Report every line below that carries the word "Notes".

(Stored data entries):

-- -- --

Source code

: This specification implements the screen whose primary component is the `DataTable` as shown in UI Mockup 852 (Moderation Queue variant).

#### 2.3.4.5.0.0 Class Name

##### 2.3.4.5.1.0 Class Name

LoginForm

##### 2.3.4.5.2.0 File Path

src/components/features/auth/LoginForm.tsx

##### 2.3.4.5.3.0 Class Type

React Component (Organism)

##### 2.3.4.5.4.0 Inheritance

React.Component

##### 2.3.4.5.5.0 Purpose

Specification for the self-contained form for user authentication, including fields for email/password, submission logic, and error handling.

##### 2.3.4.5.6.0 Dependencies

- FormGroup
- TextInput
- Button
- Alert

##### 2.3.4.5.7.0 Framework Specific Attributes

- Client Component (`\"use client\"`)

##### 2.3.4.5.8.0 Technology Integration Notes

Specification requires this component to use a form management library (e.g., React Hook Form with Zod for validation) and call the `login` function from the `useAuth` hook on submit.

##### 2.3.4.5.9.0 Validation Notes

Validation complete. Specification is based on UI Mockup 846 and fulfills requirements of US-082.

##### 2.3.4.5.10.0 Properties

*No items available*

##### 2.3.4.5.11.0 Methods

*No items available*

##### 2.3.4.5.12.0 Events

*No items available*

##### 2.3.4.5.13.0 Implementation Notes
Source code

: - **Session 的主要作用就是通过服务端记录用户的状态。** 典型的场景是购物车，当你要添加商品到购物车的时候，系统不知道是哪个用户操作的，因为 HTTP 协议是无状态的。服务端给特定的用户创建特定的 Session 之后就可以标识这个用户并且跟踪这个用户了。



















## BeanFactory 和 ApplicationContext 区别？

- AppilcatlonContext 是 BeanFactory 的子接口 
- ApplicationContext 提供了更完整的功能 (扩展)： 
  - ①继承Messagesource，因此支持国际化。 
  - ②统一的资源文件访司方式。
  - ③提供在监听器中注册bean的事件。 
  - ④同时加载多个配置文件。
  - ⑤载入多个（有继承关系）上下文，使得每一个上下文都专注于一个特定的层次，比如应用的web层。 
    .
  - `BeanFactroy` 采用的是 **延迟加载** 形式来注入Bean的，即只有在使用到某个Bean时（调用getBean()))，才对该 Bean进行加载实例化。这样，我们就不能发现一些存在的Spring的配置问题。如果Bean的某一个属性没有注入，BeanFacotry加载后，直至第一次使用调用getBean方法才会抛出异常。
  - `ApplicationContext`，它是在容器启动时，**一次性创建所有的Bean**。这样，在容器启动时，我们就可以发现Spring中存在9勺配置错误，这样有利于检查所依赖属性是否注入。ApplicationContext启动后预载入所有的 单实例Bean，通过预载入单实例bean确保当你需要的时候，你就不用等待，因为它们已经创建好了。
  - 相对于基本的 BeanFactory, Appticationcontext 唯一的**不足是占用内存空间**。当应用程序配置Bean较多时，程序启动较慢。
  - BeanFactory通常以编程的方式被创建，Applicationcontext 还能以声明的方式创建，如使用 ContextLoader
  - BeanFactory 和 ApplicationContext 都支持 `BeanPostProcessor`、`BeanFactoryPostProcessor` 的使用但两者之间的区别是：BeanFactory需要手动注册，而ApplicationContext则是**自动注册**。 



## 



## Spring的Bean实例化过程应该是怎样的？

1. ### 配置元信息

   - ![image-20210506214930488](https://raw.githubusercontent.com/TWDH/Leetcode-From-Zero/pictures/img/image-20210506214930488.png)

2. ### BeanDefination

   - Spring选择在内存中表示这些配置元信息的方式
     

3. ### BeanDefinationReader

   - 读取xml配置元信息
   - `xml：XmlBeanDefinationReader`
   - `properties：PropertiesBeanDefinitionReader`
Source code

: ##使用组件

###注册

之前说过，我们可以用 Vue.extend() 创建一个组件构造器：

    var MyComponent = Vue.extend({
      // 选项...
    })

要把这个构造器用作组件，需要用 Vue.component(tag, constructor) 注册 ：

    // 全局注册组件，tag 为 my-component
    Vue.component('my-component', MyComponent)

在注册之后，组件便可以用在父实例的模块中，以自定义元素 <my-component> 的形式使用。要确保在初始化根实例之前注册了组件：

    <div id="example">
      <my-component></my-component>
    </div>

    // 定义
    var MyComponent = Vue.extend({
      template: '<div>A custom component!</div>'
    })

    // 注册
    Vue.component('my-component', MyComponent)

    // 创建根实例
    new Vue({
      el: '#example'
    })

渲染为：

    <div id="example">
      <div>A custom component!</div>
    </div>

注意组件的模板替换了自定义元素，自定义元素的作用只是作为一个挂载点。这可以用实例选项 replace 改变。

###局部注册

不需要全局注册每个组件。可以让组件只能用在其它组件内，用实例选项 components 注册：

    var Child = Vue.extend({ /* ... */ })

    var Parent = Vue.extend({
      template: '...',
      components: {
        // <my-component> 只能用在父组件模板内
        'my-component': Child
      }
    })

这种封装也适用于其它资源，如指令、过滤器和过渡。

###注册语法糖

-- -- --

(PROBLEM SOLUTION):
##### 2.3.4.5.8.0 Technology Integration Notes
##### 2.3.4.5.9.0 Validation Notes
##### 2.3.4.5.13.0 Implementation Notes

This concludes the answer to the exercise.